=== Exercise input ===
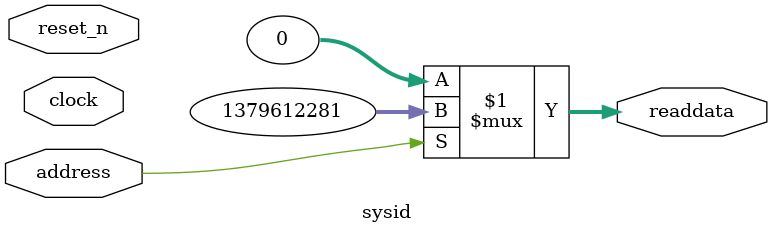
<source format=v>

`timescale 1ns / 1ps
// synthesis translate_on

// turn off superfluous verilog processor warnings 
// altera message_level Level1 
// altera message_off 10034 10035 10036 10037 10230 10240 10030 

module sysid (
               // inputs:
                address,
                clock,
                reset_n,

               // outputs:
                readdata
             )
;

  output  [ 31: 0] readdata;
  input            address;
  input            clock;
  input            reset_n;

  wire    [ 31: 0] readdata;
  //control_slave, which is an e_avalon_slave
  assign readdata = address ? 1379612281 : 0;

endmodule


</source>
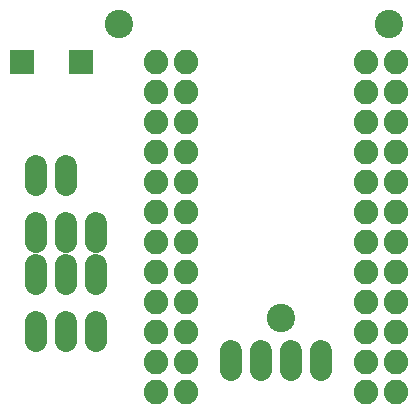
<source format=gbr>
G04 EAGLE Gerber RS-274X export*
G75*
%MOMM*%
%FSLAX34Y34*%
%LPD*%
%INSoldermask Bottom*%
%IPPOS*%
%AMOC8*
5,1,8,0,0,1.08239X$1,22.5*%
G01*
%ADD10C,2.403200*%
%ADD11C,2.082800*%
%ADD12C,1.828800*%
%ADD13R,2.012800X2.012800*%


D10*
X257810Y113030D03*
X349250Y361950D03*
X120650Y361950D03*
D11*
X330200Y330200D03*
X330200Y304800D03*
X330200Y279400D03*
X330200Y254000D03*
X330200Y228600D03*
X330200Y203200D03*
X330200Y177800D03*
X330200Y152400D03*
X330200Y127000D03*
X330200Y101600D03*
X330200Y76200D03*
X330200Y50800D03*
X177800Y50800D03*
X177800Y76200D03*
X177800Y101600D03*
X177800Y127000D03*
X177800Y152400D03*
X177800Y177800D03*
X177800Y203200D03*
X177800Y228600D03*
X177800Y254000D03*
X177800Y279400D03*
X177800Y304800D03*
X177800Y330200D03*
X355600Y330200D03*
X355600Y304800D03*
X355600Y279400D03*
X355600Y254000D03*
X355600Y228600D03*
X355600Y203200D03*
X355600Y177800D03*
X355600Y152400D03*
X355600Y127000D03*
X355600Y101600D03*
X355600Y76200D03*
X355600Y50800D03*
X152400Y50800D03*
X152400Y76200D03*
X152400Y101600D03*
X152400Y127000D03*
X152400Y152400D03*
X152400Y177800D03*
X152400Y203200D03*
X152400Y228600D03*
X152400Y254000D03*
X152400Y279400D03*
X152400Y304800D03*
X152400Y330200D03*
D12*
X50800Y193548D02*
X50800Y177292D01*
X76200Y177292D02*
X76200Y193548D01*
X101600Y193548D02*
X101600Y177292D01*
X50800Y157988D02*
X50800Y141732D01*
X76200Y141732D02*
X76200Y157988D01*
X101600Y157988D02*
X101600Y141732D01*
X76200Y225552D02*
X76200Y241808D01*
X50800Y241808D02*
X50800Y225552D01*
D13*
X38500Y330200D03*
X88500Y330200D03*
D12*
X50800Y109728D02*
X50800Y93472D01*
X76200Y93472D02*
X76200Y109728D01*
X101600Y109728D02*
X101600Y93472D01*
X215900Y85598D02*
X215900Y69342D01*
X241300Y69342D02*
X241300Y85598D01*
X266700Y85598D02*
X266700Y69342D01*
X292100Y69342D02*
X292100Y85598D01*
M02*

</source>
===
Give back, word for word, only the lines from the one containing "X76200Y193548D01*" through the closing line of the entries.

Response –
X76200Y193548D01*
X101600Y193548D02*
X101600Y177292D01*
X50800Y157988D02*
X50800Y141732D01*
X76200Y141732D02*
X76200Y157988D01*
X101600Y157988D02*
X101600Y141732D01*
X76200Y225552D02*
X76200Y241808D01*
X50800Y241808D02*
X50800Y225552D01*
D13*
X38500Y330200D03*
X88500Y330200D03*
D12*
X50800Y109728D02*
X50800Y93472D01*
X76200Y93472D02*
X76200Y109728D01*
X101600Y109728D02*
X101600Y93472D01*
X215900Y85598D02*
X215900Y69342D01*
X241300Y69342D02*
X241300Y85598D01*
X266700Y85598D02*
X266700Y69342D01*
X292100Y69342D02*
X292100Y85598D01*
M02*

</source>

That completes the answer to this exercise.